Photo by Cade Schmidt

Sticks and stones may break my bones, but words will never hurt. Whoever coined that phrase was never referred to with a slur or labeled with a derogatory phrase.


Even though words can have hurtful origins and connotations, the act of reclaiming words in various communities has become a practice.


Reclaiming, also known as reappropriation, is the cultural process by which a group reclaims terms or artifacts that were previously used in a way disparaging a group, according to the article “Slurs” by Adam M. Croom in the linguistics journal, “Language Sciences.”


“What’s powerful about word reclamation is that it does not leave words to exist forever with a negative connotation,” Taneum Bambrick, Associated Students Women’s Center program support staff, said. “Although we sort of outlaw words and say it’s bad to use them, that doesn’t do as much as taking them and changing them, because the words still exist.”


In the queer community, the primary taboo words are fag, faggot or tranny, said Jordan Deal, AS Queer Resource Center coordinator.

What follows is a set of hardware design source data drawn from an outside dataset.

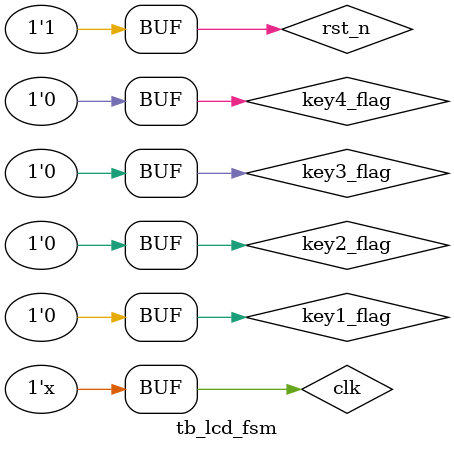
<source format=v>
`timescale 1ns/1ns

module tb_lcd_fsm;

reg clk;
reg rst_n;
reg key1_flag;
reg key2_flag;
reg key3_flag;
reg key4_flag;

wire [1:0] music ;
wire [1:0] speed ;
wire       mode  ;
wire [2:0] volume;

initial begin
    clk<= 1'b0;
    rst_n <= 1'b0;
    #20
    key1_flag <= 1'b0;
    key2_flag <= 1'b0;
    key3_flag <= 1'b0;
    key4_flag <= 1'b0;
    rst_n <= 1'b1;
    #200
    key2_flag <= 1'b1;
    #20
    key2_flag <= 1'b0;
    #20
    key3_flag <= 1'b1;
    #20
    key3_flag <= 1'b0;  
    #20 
    key2_flag <= 1'b1;
    #20
    key2_flag <= 1'b0;
    #20 
    key1_flag <= 1'b1;
    #20
    key1_flag <= 1'b0;
    #20 
    key1_flag <= 1'b1;
    #20
    key1_flag <= 1'b0;
    #20
    key3_flag <= 1'b1;
    #20
    key3_flag <= 1'b0; 
    #20 
    key2_flag <= 1'b1;
    #20
    key2_flag <= 1'b0; 
    #20
    key3_flag <= 1'b1;
    #20
    key3_flag <= 1'b0;   
    #20 
    key2_flag <= 1'b1;
    #20
    key2_flag <= 1'b0;
    #20
    key3_flag <= 1'b1;
    #20
    key3_flag <= 1'b0; 
    #20 
    key2_flag <= 1'b1;
    #20
    key2_flag <= 1'b0;
    #20
    key3_flag <= 1'b1;
    #20
    key3_flag <= 1'b0; 
    #20 
    key2_flag <= 1'b1;
    #20
    key2_flag <= 1'b0;
    #20
    key3_flag <= 1'b1;
    #20
    key3_flag <= 1'b0; 
    #20 
    key2_flag <= 1'b1;
    #20
    key2_flag <= 1'b0;
    #20
    key3_flag <= 1'b1;
    #20
    key3_flag <= 1'b0; 
    #20
    key3_flag <= 1'b1;
    #20
    key3_flag <= 1'b0; 
    #20 
    key2_flag <= 1'b1;
    #20
    key2_flag <= 1'b0;    
end

always #10 clk <= ~clk;

lcd_fsm lcd_fsm_inst(
.clk          (clk)     ,
.rst_n        (rst_n)     ,
.key1_flag    (key1_flag )     ,
.key2_flag    (key2_flag)     ,
.key3_flag    (key3_flag)     ,
.key4_flag    (key4_flag)     ,

.music        (music)     ,
.speed        (speed )     ,
.mode         (mode )     ,
.volume       (volume)
);





endmodule

</source>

While certain sects of the community deem such words as taboo, others choose to use them.


For example, some drag queens and transgender men use the term “tranny,” but other individuals in the trans-gender population do not think it is appropriate for them to reclaim the word since it does not apply to them, Deal said.


Tranny, in its original usage, referred to transgender women of color who were in the sex-work industry, Deal said.


“Tranny is one [term] that we avoid using at all costs, especially with the trans representation on campus being very minimal,” Deal said. “It’s important for us to watch that word and be an advocate and ally to those students.”


Deal does not use the term at all.


Fag, or faggot, is also a taboo term, but within in the queer community it is sometimes used.


“Fag and faggot get a ‘no, this is not okay ever to say’ rap at Western specifically, but personally and with [specific groups of friends], we look at the word as something that can be used as something among friends,” Deal said.


The term is one of the more common slurs still used today, much like the term “gay,” However, fag has a different history.


“[People] use ‘gay’ to mean stupid and that’s hurtful, but the origins of fag and faggot, I feel, are more violent, so the use of it as a slur hits harder,” Deal said. “I think, for a lot of people, it definitely can create an unsafe space in terms of residence halls and areas where students are living, particularly in their early years at Western.”


Deal, who does not use the term in all circumstances, has recently come to identify with it and does not see the word as offensive.


“[I have] internally identified with it and decided where I stand with the term,” Deal said. “But I haven’t had a lot of outside connection with it with other people besides close friends.”


One reclaimed word in the queer community is the word queer itself.


The shift in the word’s connotation began in the ‘80s and early ‘90s, Deal said. It was reclaimed with the idea of members of the community identifying as queer individuals instead of identifying as lesbian, gay, bisexual or transgender, Deal said.


“You could queer something [by] looking at something through a queer lens, like you could look at something through a feminist lens,” Deal said. “So it is more of a political identity than just a category for describing a sector of people.”


Straight people could also be considered queer with this connotation of the word, Deal said.


Reclaiming words for any community is a difficult task, Deal said. There will always be the issue of who can and cannot reclaim certain words, as shown with the term tranny.


“[For example], with the Slut Walk [a nationally occurring march of participants protesting against rape and its connection to a woman’s appearance], is it okay for predominantly white, middle-class women to reclaim ‘slut’ or is it not their place?” Deal said.


A word cannot be erased once it’s in the language, Bambrick said. People remember that it once existed, and they remember the connotation it had, she said.


Words in general have their own meanings and connotations, but the power and impact behind them is only present when allowed, Deal said.


“Words only have power if I give them power,” Deal said. “It’s important for me to reclaim all terminology that can be used against me, because I would rather use it as I see fit than let somebody manipulate me with it.”


The ability to reclaim a word lies with the community it is affiliated with, Deal said.


Minority groups come together because they have faced oppression, and to be able to share in the terminology that has oppressed you is a powerful symbol of kinship, Deal said.


“All these terms have been used against us, they’ve all been used hurtfully,” Deal said. “Let’s use them for ourselves, and let’s define them in our way.”